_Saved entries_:
▬▬▬
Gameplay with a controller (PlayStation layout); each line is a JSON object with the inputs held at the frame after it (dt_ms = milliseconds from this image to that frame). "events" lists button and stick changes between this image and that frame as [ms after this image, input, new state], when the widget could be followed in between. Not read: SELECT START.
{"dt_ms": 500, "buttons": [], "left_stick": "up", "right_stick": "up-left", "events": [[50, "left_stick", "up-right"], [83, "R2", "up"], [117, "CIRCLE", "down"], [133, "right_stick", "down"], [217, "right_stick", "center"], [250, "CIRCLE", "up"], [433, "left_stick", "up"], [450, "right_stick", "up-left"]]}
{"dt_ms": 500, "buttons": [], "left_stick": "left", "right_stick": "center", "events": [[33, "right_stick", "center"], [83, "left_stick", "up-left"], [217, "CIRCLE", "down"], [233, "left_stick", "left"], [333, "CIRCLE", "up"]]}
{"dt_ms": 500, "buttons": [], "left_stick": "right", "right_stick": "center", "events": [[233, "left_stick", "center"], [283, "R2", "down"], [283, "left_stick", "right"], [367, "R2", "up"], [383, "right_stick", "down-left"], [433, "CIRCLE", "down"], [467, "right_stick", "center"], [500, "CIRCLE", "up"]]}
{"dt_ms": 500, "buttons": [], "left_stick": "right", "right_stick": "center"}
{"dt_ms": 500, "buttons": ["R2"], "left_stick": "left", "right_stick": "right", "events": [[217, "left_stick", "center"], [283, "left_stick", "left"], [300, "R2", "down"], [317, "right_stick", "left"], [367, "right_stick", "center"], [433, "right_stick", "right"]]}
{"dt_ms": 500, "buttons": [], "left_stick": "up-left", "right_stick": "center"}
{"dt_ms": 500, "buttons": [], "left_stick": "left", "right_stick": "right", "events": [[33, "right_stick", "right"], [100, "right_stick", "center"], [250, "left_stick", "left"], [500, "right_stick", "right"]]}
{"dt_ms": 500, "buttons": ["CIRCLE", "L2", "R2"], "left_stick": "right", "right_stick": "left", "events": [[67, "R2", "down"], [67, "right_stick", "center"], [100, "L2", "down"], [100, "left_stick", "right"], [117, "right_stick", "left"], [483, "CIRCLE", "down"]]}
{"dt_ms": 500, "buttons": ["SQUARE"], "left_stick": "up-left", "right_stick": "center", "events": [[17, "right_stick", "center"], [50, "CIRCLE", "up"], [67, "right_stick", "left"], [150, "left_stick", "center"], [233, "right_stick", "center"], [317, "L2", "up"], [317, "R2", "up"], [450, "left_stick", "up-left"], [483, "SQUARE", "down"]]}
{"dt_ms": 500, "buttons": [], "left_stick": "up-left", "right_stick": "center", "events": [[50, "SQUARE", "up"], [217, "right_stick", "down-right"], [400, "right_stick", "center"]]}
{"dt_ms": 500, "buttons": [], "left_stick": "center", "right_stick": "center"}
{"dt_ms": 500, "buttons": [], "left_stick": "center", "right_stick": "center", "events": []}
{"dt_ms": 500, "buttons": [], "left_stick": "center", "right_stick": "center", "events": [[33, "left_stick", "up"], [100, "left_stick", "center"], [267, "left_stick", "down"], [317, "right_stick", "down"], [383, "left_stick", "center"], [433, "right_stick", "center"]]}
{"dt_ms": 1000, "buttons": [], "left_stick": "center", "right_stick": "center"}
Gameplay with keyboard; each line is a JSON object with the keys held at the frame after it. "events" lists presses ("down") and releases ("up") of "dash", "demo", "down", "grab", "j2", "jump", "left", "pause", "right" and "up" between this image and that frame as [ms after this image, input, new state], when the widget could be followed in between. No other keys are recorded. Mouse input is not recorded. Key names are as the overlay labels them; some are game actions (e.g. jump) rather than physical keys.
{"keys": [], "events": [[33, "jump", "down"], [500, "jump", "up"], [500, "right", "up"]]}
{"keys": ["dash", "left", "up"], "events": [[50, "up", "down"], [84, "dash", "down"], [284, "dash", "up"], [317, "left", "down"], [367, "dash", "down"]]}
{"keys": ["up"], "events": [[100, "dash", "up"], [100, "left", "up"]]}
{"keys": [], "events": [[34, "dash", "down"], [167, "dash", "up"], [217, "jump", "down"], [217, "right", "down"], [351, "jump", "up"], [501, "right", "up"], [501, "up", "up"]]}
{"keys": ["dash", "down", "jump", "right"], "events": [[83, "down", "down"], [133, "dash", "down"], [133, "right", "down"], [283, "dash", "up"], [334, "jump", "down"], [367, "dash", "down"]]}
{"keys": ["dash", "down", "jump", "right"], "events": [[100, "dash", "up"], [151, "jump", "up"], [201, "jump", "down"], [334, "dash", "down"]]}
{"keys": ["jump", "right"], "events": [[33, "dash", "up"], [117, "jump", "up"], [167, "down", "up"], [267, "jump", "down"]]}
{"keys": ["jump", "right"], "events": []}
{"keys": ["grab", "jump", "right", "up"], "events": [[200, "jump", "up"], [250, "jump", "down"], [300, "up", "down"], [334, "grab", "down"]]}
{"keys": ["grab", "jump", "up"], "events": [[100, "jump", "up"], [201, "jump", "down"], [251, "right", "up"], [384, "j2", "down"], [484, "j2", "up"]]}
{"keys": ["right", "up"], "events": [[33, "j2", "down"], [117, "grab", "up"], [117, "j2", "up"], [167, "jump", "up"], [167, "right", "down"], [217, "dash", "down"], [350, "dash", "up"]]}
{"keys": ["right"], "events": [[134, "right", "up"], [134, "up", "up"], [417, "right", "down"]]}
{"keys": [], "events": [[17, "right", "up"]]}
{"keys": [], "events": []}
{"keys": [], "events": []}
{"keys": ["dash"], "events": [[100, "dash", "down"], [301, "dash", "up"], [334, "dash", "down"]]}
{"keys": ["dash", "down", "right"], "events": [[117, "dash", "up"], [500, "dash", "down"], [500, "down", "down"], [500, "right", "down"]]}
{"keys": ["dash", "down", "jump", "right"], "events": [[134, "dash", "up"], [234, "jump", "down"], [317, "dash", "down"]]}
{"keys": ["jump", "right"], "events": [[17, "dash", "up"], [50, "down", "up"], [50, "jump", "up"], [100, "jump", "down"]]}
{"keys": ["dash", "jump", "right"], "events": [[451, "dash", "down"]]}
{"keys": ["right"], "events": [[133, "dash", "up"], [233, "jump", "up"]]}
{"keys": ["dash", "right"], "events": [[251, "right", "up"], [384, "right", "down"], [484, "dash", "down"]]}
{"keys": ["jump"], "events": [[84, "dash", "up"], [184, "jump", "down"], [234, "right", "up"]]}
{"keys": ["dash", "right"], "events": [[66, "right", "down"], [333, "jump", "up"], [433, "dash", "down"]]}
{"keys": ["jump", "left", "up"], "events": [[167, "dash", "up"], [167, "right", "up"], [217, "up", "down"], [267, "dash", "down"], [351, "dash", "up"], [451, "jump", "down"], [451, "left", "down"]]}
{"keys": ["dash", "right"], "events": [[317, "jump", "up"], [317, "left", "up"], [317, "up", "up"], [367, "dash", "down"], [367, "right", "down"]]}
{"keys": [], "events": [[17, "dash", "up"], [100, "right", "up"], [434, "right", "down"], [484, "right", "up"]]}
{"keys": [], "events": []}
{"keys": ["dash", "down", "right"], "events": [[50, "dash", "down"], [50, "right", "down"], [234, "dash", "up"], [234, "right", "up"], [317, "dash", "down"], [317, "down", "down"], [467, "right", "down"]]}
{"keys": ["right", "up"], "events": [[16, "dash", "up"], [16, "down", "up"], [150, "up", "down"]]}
▬▬▬
_DIRECTIONS_: Search the lines above for the string "image" and copy each line that has it.

_WORKED SOLUTION_:
Gameplay with a controller (PlayStation layout); each line is a JSON object with the inputs held at the frame after it (dt_ms = milliseconds from this image to that frame). "events" lists button and stick changes between this image and that frame as [ms after this image, input, new state], when the widget could be followed in between. Not read: SELECT START.
Gameplay with keyboard; each line is a JSON object with the keys held at the frame after it. "events" lists presses ("down") and releases ("up") of "dash", "demo", "down", "grab", "j2", "jump", "left", "pause", "right" and "up" between this image and that frame as [ms after this image, input, new state], when the widget could be followed in between. No other keys are recorded. Mouse input is not recorded. Key names are as the overlay labels them; some are game actions (e.g. jump) rather than physical keys.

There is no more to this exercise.